取り方のコツは、一番出汁はグラグラと煮えたぎった100℃のお湯ではなく、ちょうど水面が平らになる80℃くらいのお湯に30秒ほど本枯節をくぐらせること。また、出汁を取ったあとの鰹節を絞ったりすると、出汁が濁ったりエグ味が出たりするので要注意です。
本枯節で取る二番出汁は20~30分ほど煮て旨みを出しきりますが、一般的な家庭で使う薄い鰹節では最初の30秒で旨みが出きってしまうので、一番、二番にこだわる必要はなく気軽に出汁を取ったらよいそうです。
※不思議なことに、おいしく作ろうと味見しすぎると、どんどん味が濃くなる。そういう時はお酒を口に含むとリセットでき、塩分を正しく感じられるそうです!
神田さんのおススメは、手ごろな値段で家庭でも旨い出汁が取れる“いりこ出汁”。味噌汁、おでんなどに使うと最高だそうで、特に、おでんにはピッタリ。
「いりこは、頭と内臓を取り除いて水につけておき、次の日にザルでこしたいりこを完全に取り除いてから沸かします。灰汁(あく)が上ってくるので、それを除けば透明なお出汁が取れます」とアドバイスしました。
ちなみに、おでん作りのワンポイントとして、ちくわや揚げ天などは、いったん湯がいて揚げ物の中の油を取り去ると、出汁が浸み込みやすく、おいしく仕上がるそうです。

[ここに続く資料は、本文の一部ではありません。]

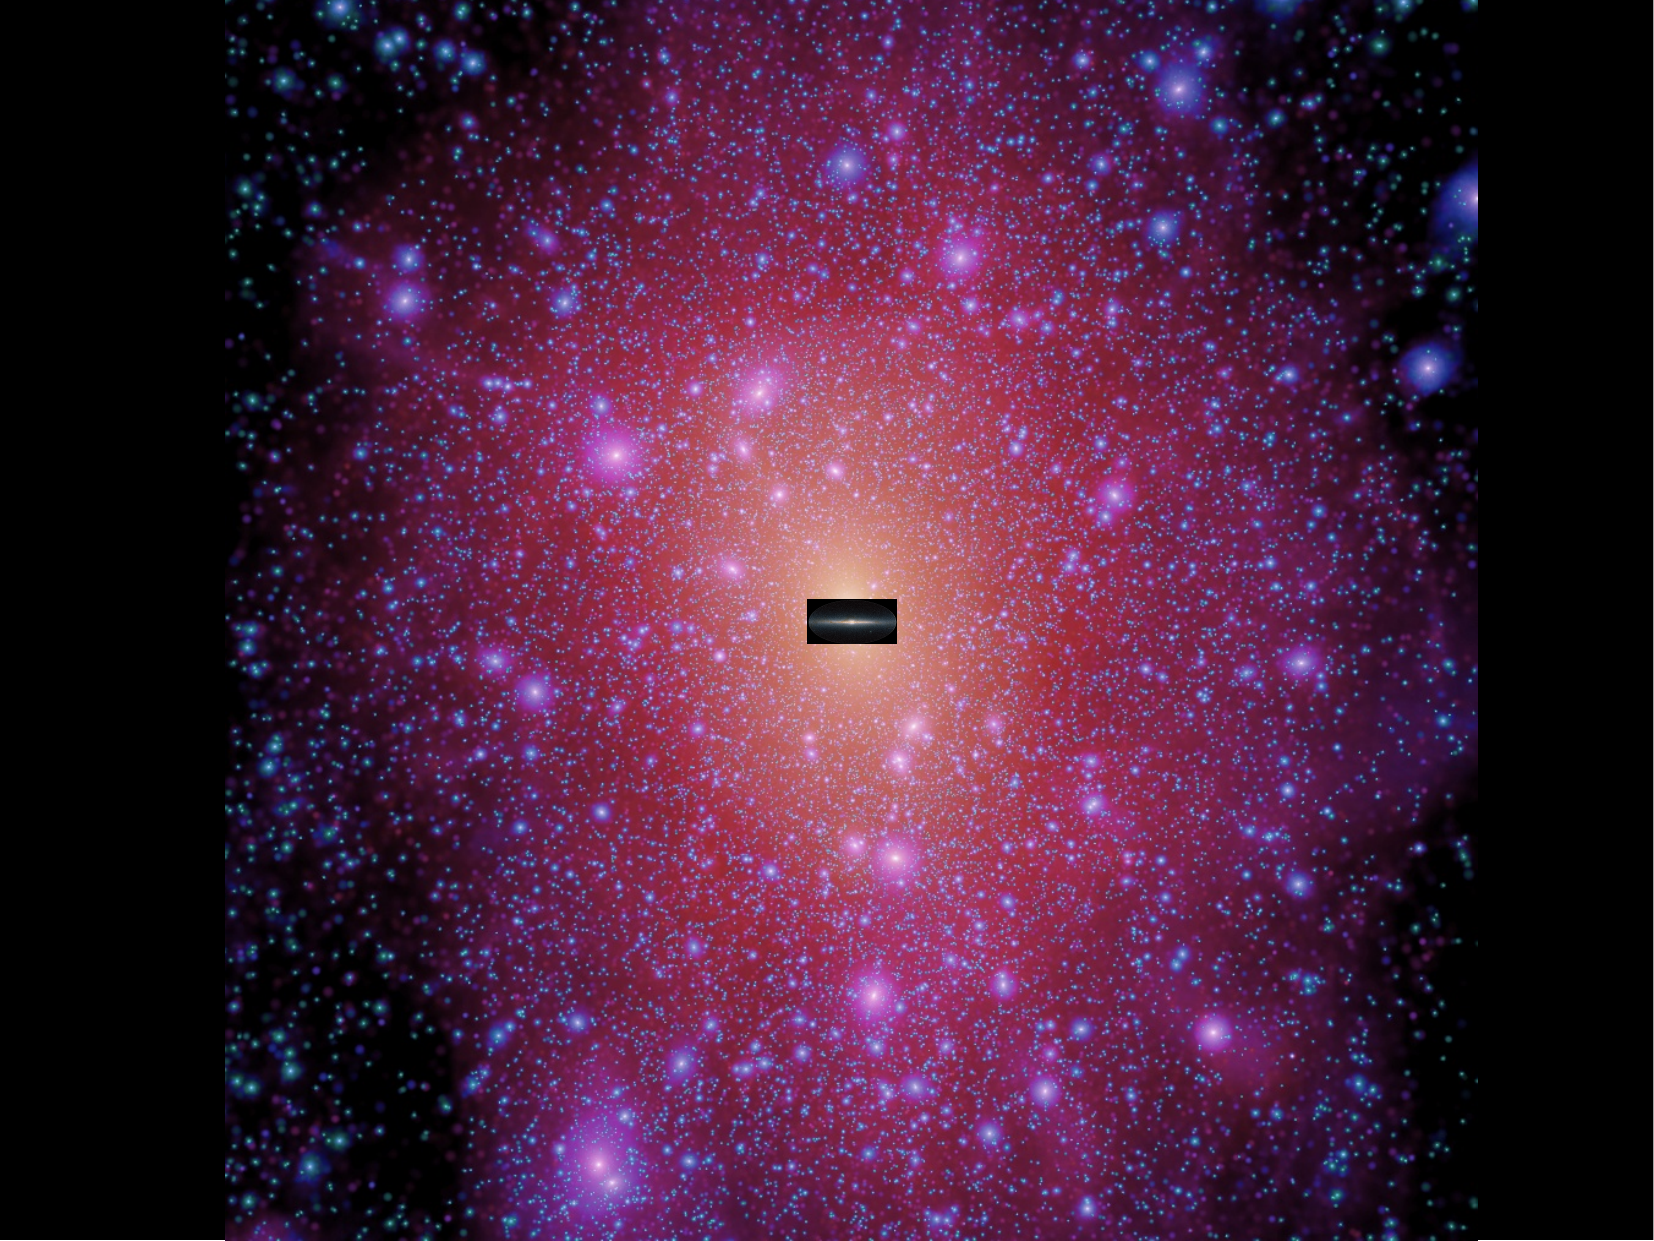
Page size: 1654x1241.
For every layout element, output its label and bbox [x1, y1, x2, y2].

picture [225, 0, 1478, 1241]
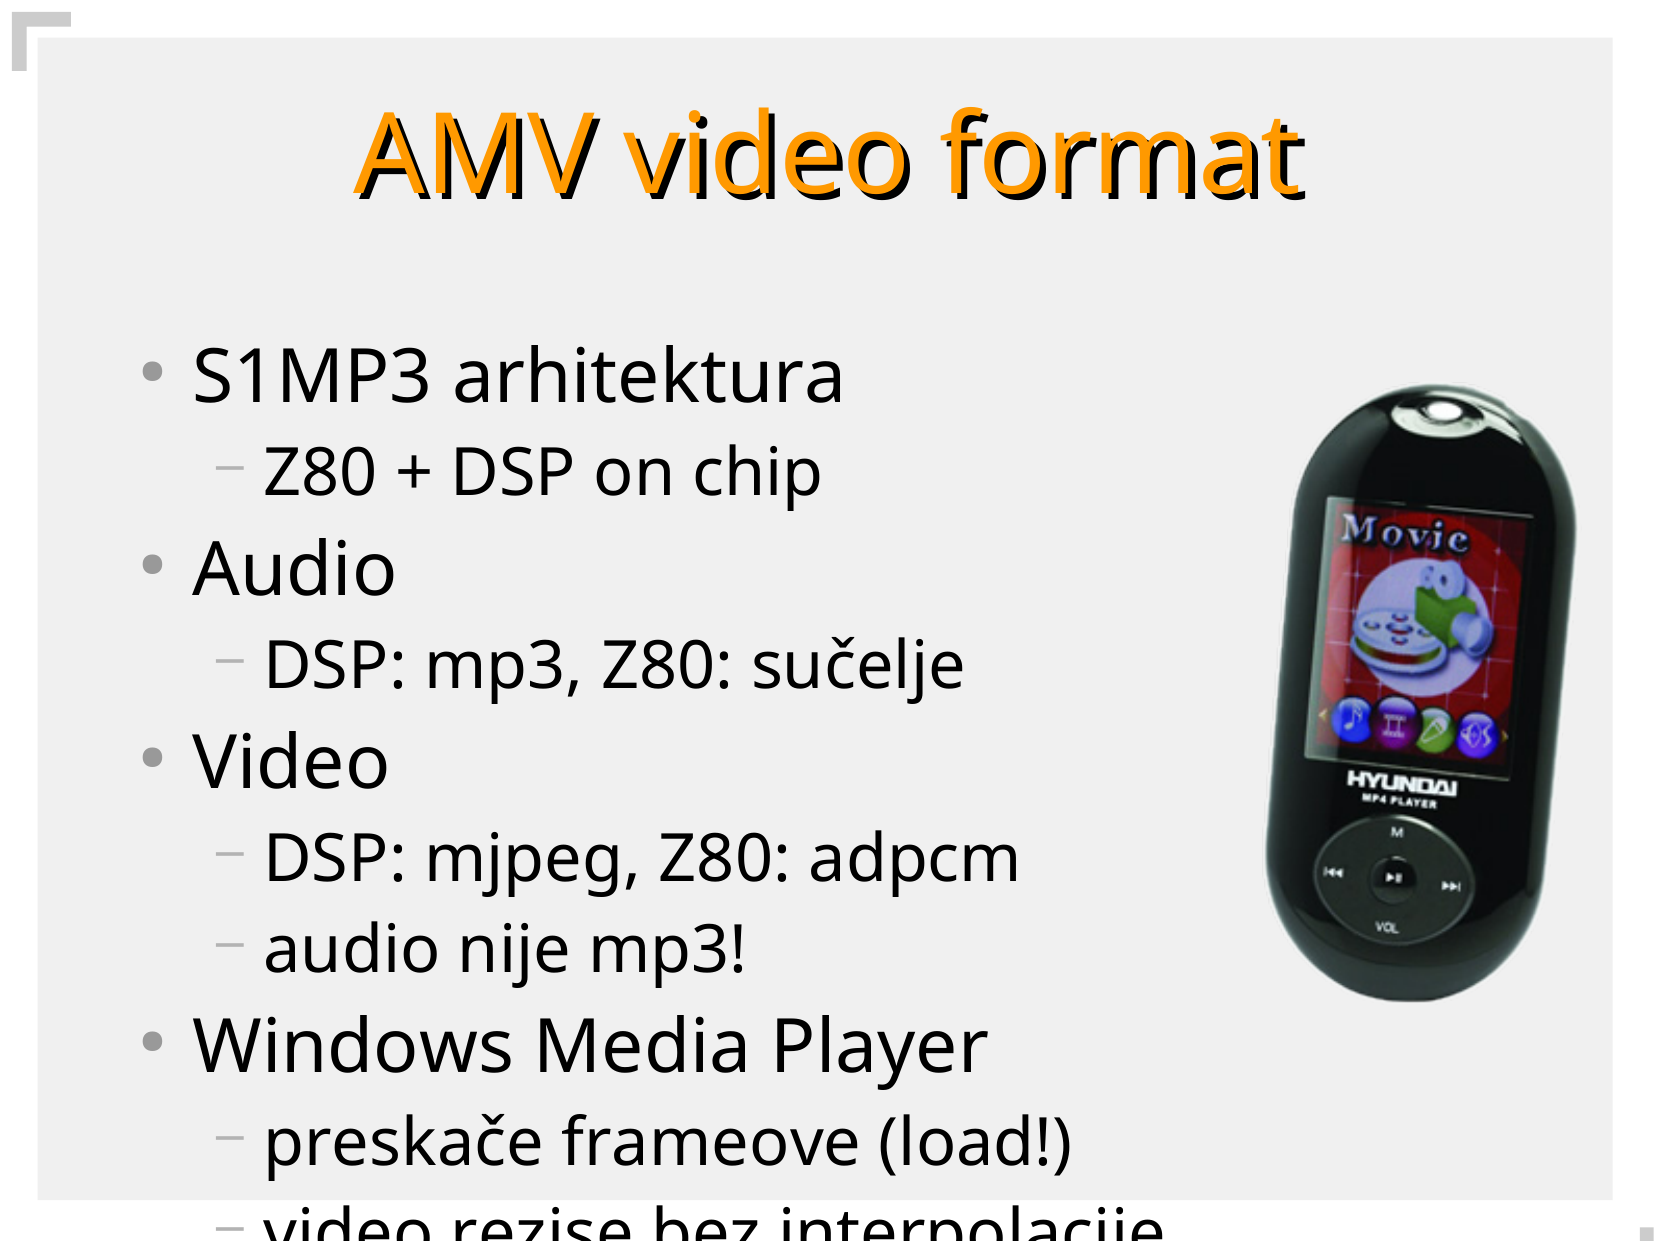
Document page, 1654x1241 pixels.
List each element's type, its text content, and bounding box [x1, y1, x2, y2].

昨今では、TVやスマホなどを見ながらの“ながら食べ”が習慣化しています。
「そのような環境では、日本料理独特の淡く繊細な旨みは感じられません。食べることに集中しなくても、味がはっきり感じられるから、濃い味の料理を好むようになってしまうのです。それに、食事を通しての会話も、おいしさを作る要素なのに……」
「日本は、餃子にカレーにパスタと…世界各国料理を食卓に並べるでしょう。【和】はミックスさせるという意味があるけれど、日本人のさまざまな文化を取り入れる力と家庭料理の多様性には驚かされる。でも、一方で、毎日、違う料理を何品も卓上に並べたり、出された料理は残さず食べなければいけないという固定観念が、食卓から“おおらかさ”を失わせているようにも思います。

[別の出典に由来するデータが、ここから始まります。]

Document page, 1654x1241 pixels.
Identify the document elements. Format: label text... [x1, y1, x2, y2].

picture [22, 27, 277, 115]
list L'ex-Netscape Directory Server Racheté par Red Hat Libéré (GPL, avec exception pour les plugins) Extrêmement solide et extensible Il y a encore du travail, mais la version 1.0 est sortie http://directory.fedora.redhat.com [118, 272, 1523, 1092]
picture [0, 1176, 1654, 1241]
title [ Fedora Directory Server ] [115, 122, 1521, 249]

もし、たくさん作って残ってしまったら翌日、また食卓にのせてもいいし、別の献立にアレンジして出してもいい」
『神田裕行のおそうざい十二カ月』では、旬の素材と基本的な調味料でつくることのできる“できたても翌日も、おいしい”そんなレシピを厳選して載せているそうです。

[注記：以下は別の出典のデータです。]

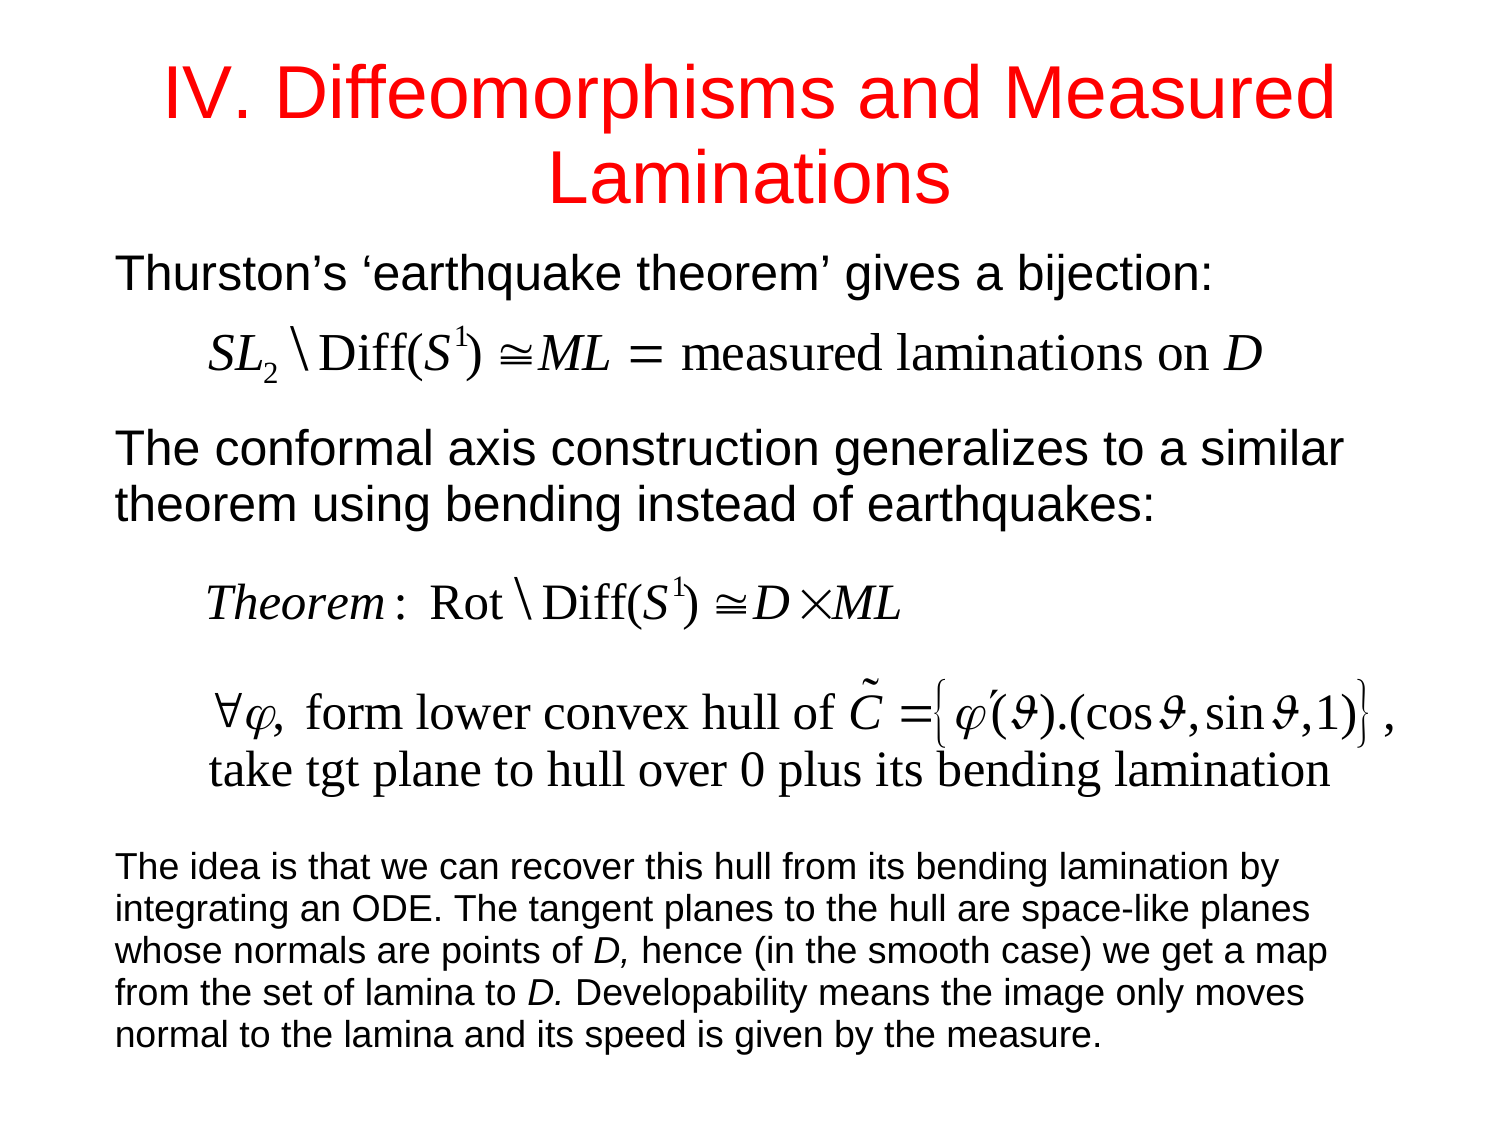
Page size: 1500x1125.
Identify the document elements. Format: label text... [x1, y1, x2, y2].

text_box The conformal axis construction generalizes to a similar theorem using bending instead of earthquakes: [99, 412, 1363, 540]
title IV. Diffeomorphisms and Measured Laminations [75, 37, 1426, 233]
text_box Thurston’s ‘earthquake theorem’ gives a bijection: [99, 237, 1426, 309]
text_box The idea is that we can recover this hull from its bending lamination by integrating an ODE. The tangent planes to the hull are space-like planes whose normals are points of D, hence (in the smooth case) we get a map from the set of lamina to D. Developability means the image only moves normal to the lamina and its speed is given by the measure. [99, 837, 1401, 1063]
chart [200, 312, 1276, 397]
chart [200, 562, 1426, 810]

和食は、つくる人と食べる人のコミュニケーションや食卓のあり方を含めて“無形文化遺産”。今回のトークショーや『神田裕行のおそうざい十二カ月』を通して、ぜひ、日本料理ならではの豊かさを家庭で感じてほしいと締めくくりました。
さて、トークショーが終わるころには、すっかりお腹が空き(ああ!おいしい日本料理が食べた~い!)という欲が頭のなかでグルグルと巡ります。とりあえず、冷蔵庫にある材料で作れる献立はないかしら?と、試案。散々悩んだあげく……
……あるじゃないですか、たった今、手にしたばかり。早速、参考にさせていただきました。